START EXCERPTED TEXT

Metamorphosis
Metamorphosis documents the passage from childhood to adolescence as both an intimate and universal transformation, at a time when generational and social reference points are profoundly shifting.
Prints available • Contact for exhibitions and acquisitions. • Published in The Eye of Photography 2024
Prints & exhibition copies Available as limited editions: 40 × 50 cm and 60 × 80 cm. Piezography carbon inks on Hahnemühle Photo Rag 308g. Signed and numbered. Exhibition loans available on request. → matthias.koch@pm.me
She was six when I began. She was twenty-four when I understood what I had done.
Metamorphosis was never conceived as a series. There was no project, no concept, no intention to document anything. There was a child — my child — and a camera that was always nearby, because it always is. I photographed the way one breathes: without deciding to, without knowing why it mattered.
For eighteen years, images accumulated. A face half-hidden behind a curtain. Hands too large for the body they belonged to. A gaze that one morning had changed and would never change back. I was not making portraits. I was failing to hold something that was already leaving.
A father with a camera is not a photographer. Or rather: he is a photographer who has lost the safety of distance. Every image is a negotiation between the one who looks and the one who loves — between the discipline of framing and the vertigo of watching a person become someone else, year after year, in front of you. I could not step back far enough to see what I was doing. That is precisely what makes these images what they are.
It was only afterwards — going through the archives — that the series revealed itself. Not as a decision, but as an evidence. The images had organized themselves into a sequence I had not planned: a passage. From one body to another. From one way of inhabiting the world to another. From the unselfconsciousness of childhood, where every gesture is complete, through the guarded vigilance of adolescence, where the face learns to compose itself for others, to the stillness of a young woman who has arrived somewhere I cannot follow.
What strikes me now, looking at these images together, is how much they are about disappearance. Not death — transformation. The child does not die. She becomes. But the one she was is gone, irretrievably, and the photographs are the only proof that she existed. Every parent knows this. Few are forced to confront it as precisely as a photographer, for whom each image is both a rescue and a record of loss.

END EXCERPTED TEXT
START COLLECTED DATA

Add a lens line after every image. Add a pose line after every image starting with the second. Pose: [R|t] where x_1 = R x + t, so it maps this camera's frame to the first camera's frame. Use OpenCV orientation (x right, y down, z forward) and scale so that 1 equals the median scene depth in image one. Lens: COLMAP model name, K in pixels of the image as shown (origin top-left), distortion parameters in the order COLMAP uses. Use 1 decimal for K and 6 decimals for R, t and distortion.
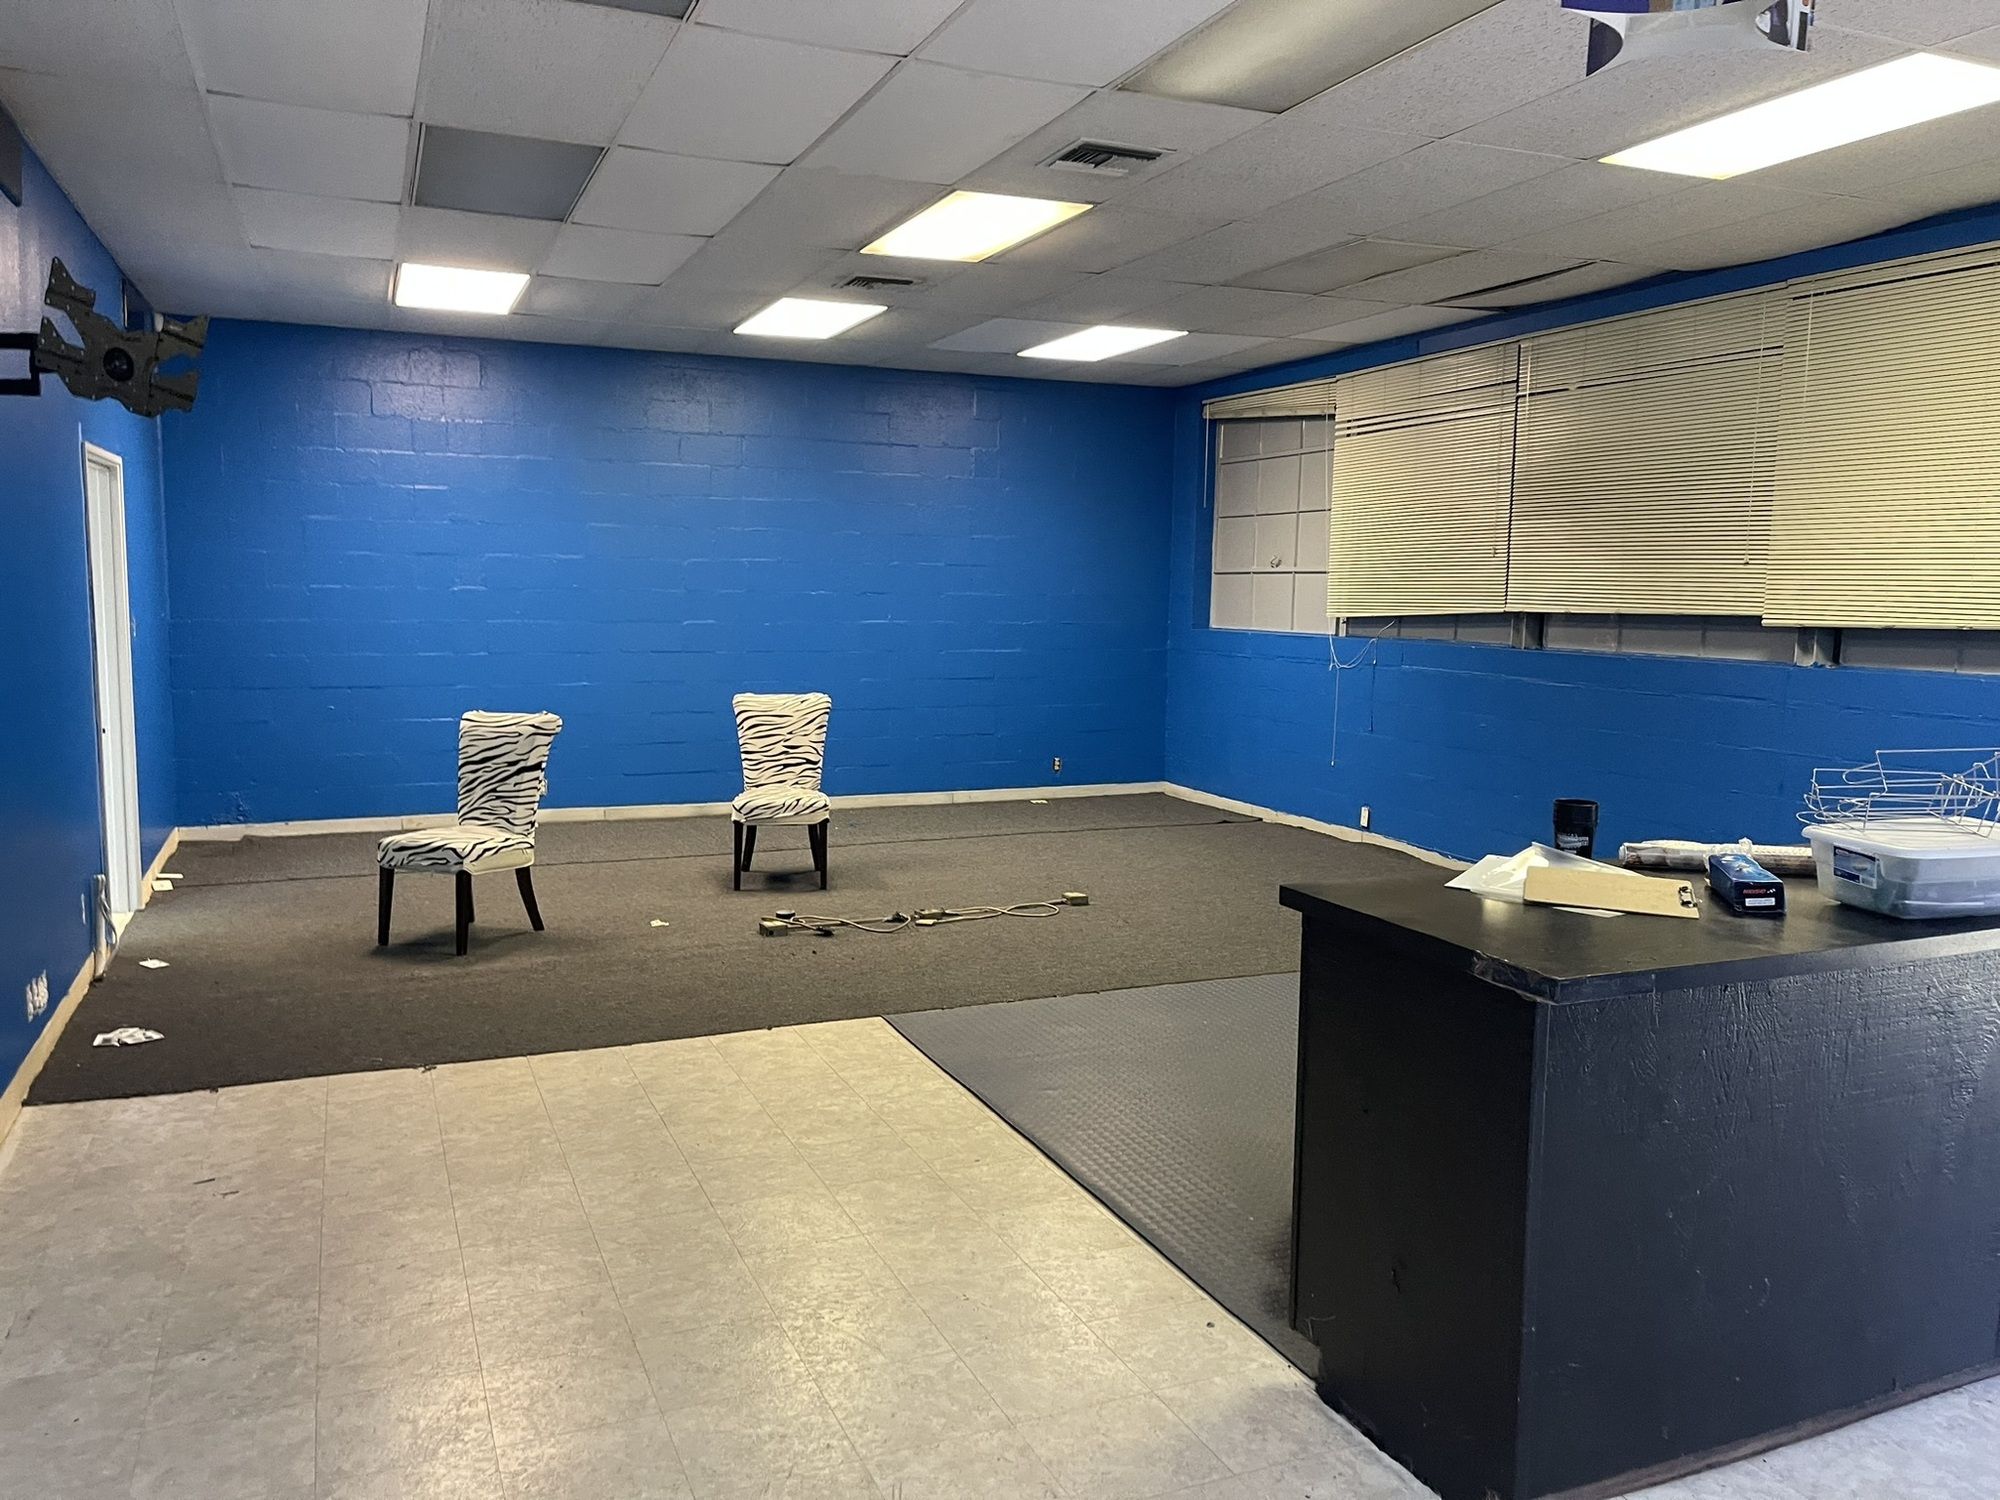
lens RADIAL K [[1496.3, 0, 1008.0], [0, 1496.3, 755.6], [0, 0, 1]] dist [0.060595, -0.070119]
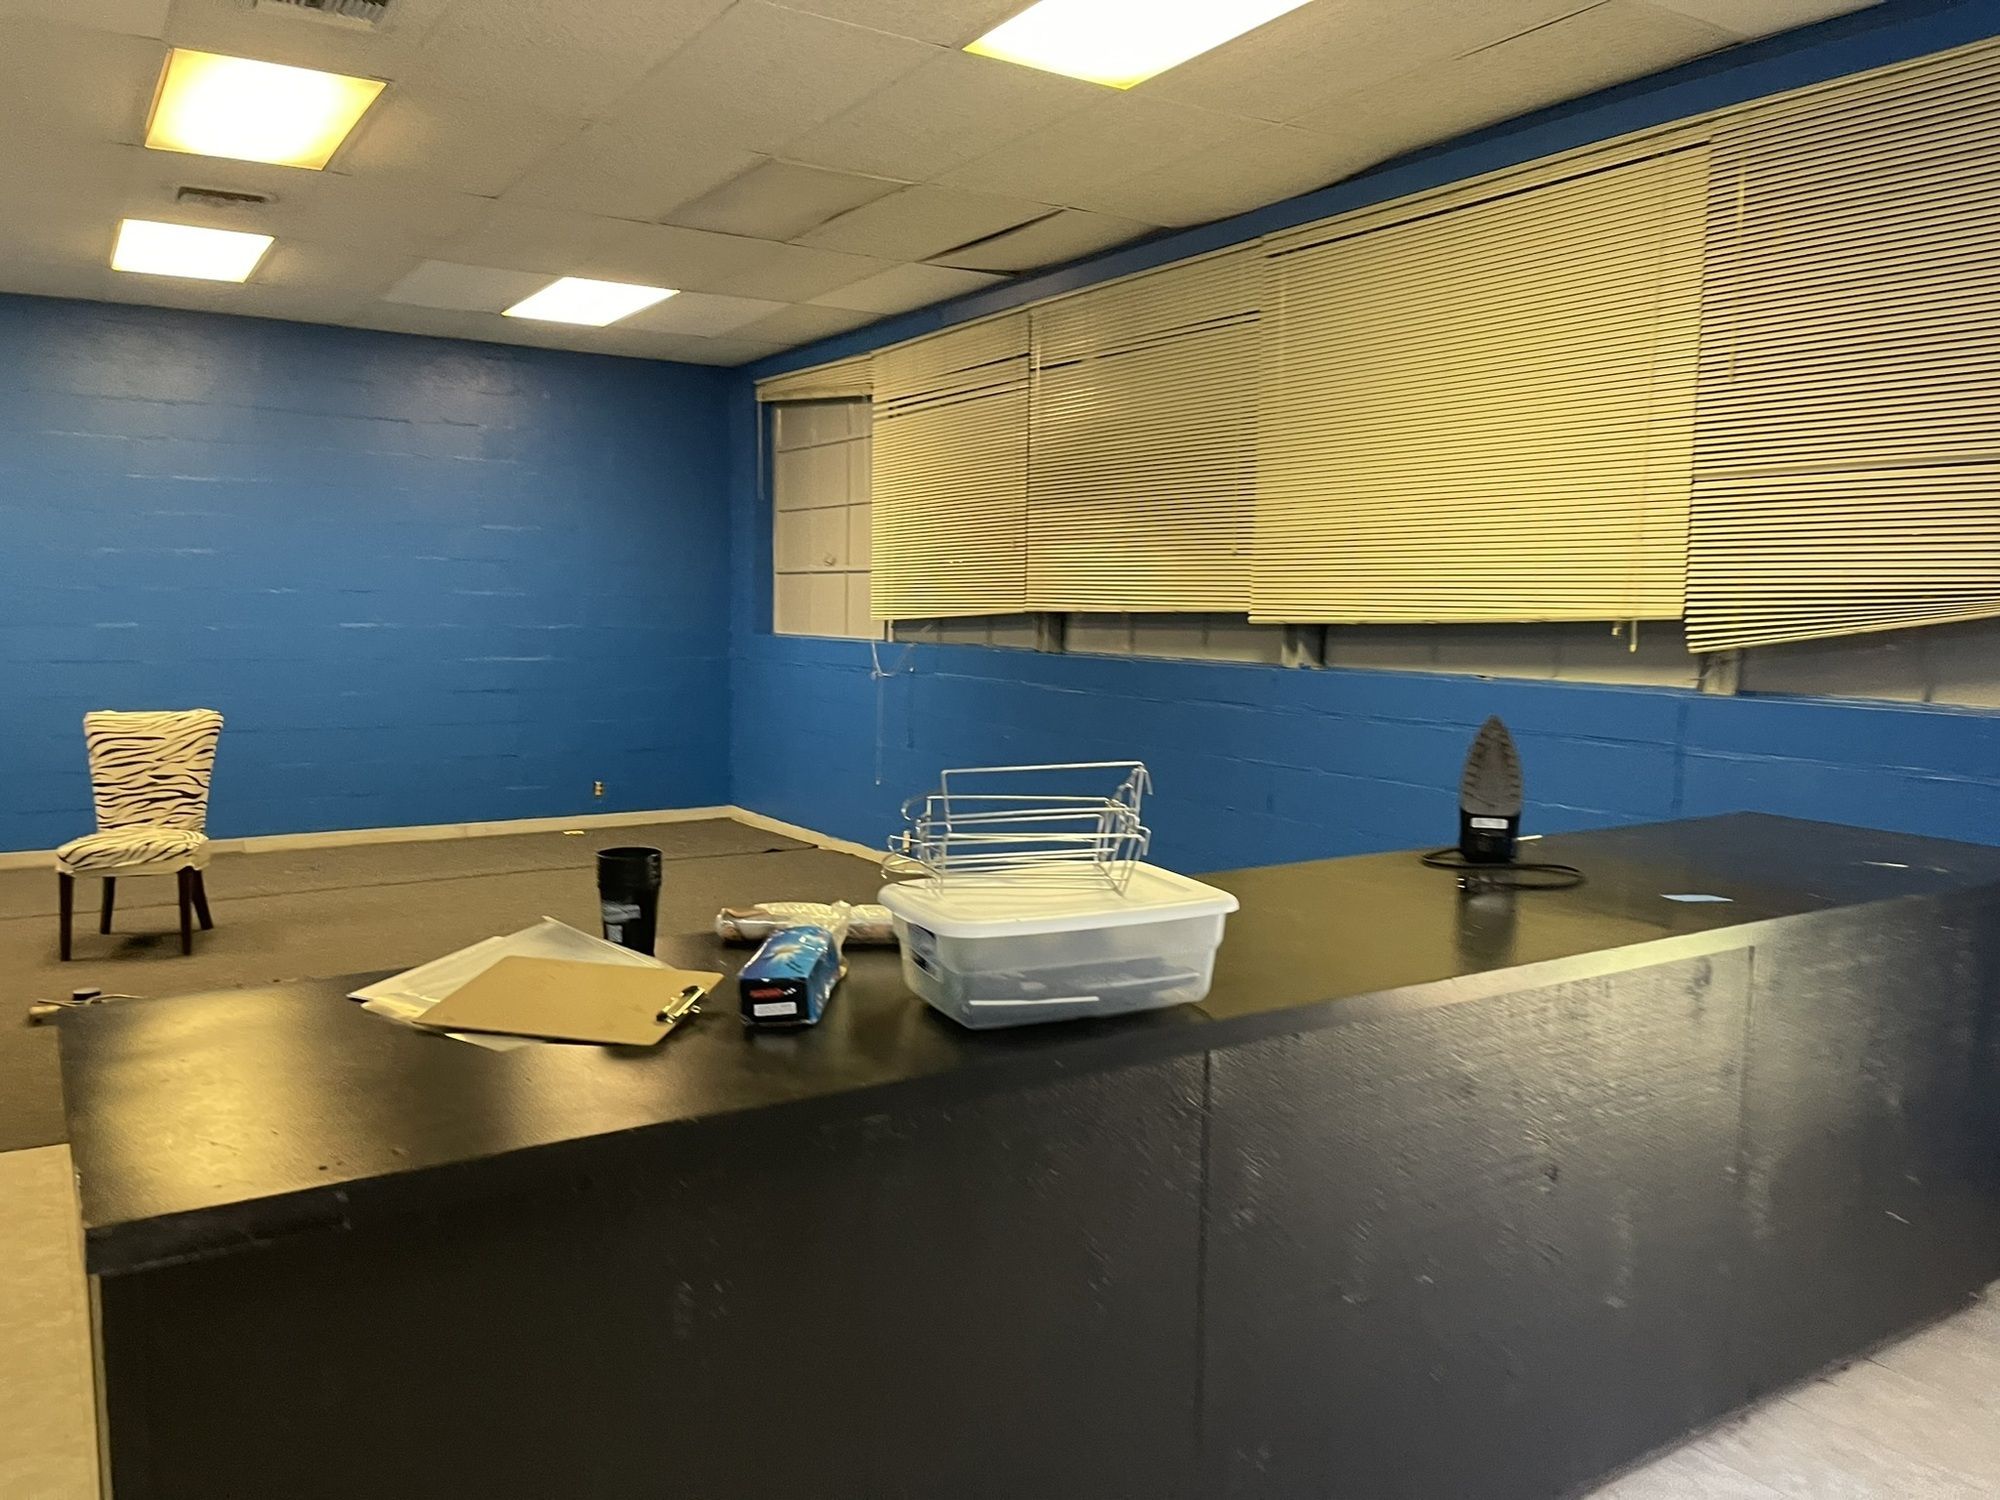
lens RADIAL K [[1497.0, 0, 1021.1], [0, 1497.0, 747.2], [0, 0, 1]] dist [0.049213, -0.059946]
pose [[0.984459, -0.014933, 0.174979, 0.167368], [0.017968, 0.999714, -0.015774, -0.000644], [-0.174693, 0.018673, 0.984446, 0.121932]]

END COLLECTED DATA

> _PROBLEMS TO SOLVE_:
**a)** According to the Metamorphosis text, for how many years did the images accumulate?
**b)** Carry on the Metamorphosis text after its last sentence.
The listing has no connection to the Metamorphosis text.

> _ANSWERS BELOW_:
**a)** Eighteen years.

**b)**
The black-and-white strips these moments of their anecdotal warmth. In colour, they would be family photos — tender, private, forgettable. In black-and-white, they become something else: figures of time at work. The grain of skin, the weight of a sleeping head, the architecture of a hand — abstracted from the particular, they begin to speak of what every body undergoes, not just this one. The particular child becomes, without ceasing to be herself, an allegory of passage.
I am aware of the risks. The intimacy of the subject. The suspicion of sentimentality. The question of consent — what does it mean to photograph someone who cannot yet decide whether to be seen? I have no comfortable answer. What I know is that these images were made in love, not in observation, and that the young woman she has become has seen them, has recognized herself in them, and has allowed them to exist in the world. That permission is the foundation of the series.
Metamorphosis is the only body of work I have that does not deal with history, landscape, or political inheritance. And yet it belongs to the same practice. Because what runs beneath all my work is the question of transmission — what passes from one generation to the next, what survives the passage, what is lost in it. In Todtnauberg, I photograph what my grandfather left behind. In Metamorphosis, I photograph what I am leaving: not ideas, not guilt, not landscapes — a person. The most radical form of transmission there is.
She was six. She is twenty-four. She is someone I partly made and do not own. The photographs are the gap between those two facts.